James Murdoch, as the corporate overlord of the News International division, arranged for out-of-court settlements to victims of the phone hacking, with at least one payment amounting to $1 million. His father claimed ignorance of such payments.

It was, without a doubt, a humbling day for the elder Murdoch, who had gone about Britain as Lord of the Universe until the British people turned on him for his paper's cruelty to the parents of a murdered schoolgirl. Until that moment, not a single politician in Britain dared to take him on, and now almost all of them stood arrayed against him. Punctuating that loss of power was the moment when an activist from UK Uncut got close enough to Murdoch to heave a shaving-cream pie that soiled the CEO's jacket. Johnny Marbles, as the activist is known, would have gotten closer had not Murdoch's wife, Wendy Deng, leapt up and smacked the pie-flinger. (Marbles was removed from the hearing room by police and a 10-minute recess called.)

Even so, Murdoch could not find in himself the humility his moment before the cameras demanded. "This is the most humble day of my career," he said. The day was humble, not Murdoch.

When asked by an MP if he ever considered resigning, Murdoch promptly responded, "No." When asked why not, he said that the fault lay with "people I trusted."

"They betrayed the company, and me, and they deserve to pay," Murdoch told the committee. "And I think that, frankly, I’m the best person to clean this up." There's some humility for you.

A Culture of Blame-Laying

Among News Corp.'s American properties, blame-laying on others is just part of a day's work. Just ask the folks at Media Matters, where every verbatim report of the utterances of Bill O'Reilly, a Fox News Channel host, is greeted with a charge of "Smear!"

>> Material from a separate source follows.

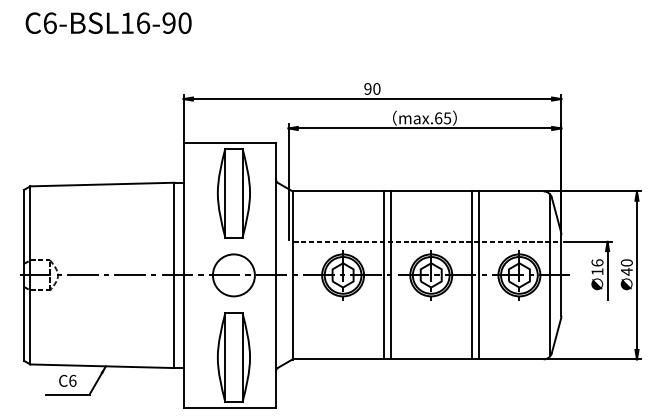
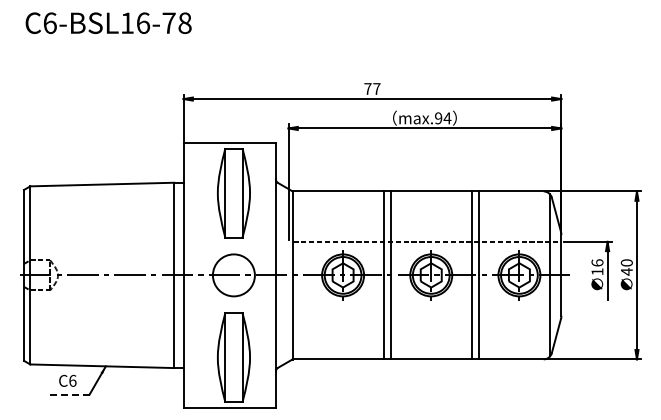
text at (176, 22): C6-BSL16-90 -> C6-BSL16-78
text at (372, 88): 90 -> 77
text at (443, 118): max.65 -> max.94
line at (68, 394): solid -> dashed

Les Hinton, the long-time Murdoch lieutenant who most recently served as CEO of the Dow Jones Company and publisher of the Wall Street Journal, is among the losers in this chapter of the Murdoch scandal. Hinton resigned his post on Friday, July 15, when it became apparent that testimony he had tendered the same parliamentary committee in 2007 and 2009 -- back when he served as executive chairman of News International -- had misinformed the committee about the phone-hacking scandal, which Hinton said was limited to the work of a single reporter. (It has since been discovered to have been a widespread and accepted practice throughout the News of the World newsroom, and it was revealed that Hinton had access in 2007 to the results of an internal investigation that concluded as much.)

Hinton's resignation prompted a tantrum of an editorial from the Wall Street Journal, complaining that critics were conflating the ethics and standards of an entire company with those of a bunch of bad apples at News of the World. The editorial board writers also waxed poetic about Hinton, extolling how he had increased circulation at the Wall Street Journal, and enumerating the sins of the paper's previous owners, the Bancroft family.

At AlterNet, we've been connecting the dots between the dilution of journalism ethics at the Wall Street Journal since Hinton's arrival at the paper from News Corp.'s British publishing biz, looking especially at the outside employment activities and lack of full disclosure exercised by one of the paper's editorial board members, Stephen Moore.

"Especially redolent are lectures about journalistic standards from publications that give Julian Assange and WikiLeaks their moral imprimatur," wrote the WSJ editorial board members. "They want their readers to believe, based on no evidence, that the tabloid excesses of one publication somehow tarnish thousands of other News Corp. journalists across the world."

If you toil under the thumb of a CEO who demands that you carry out his political agenda by any means necessary and then refuses to take responsibility for the actions of all his media properties, we'd say, yeah, that's all of a piece.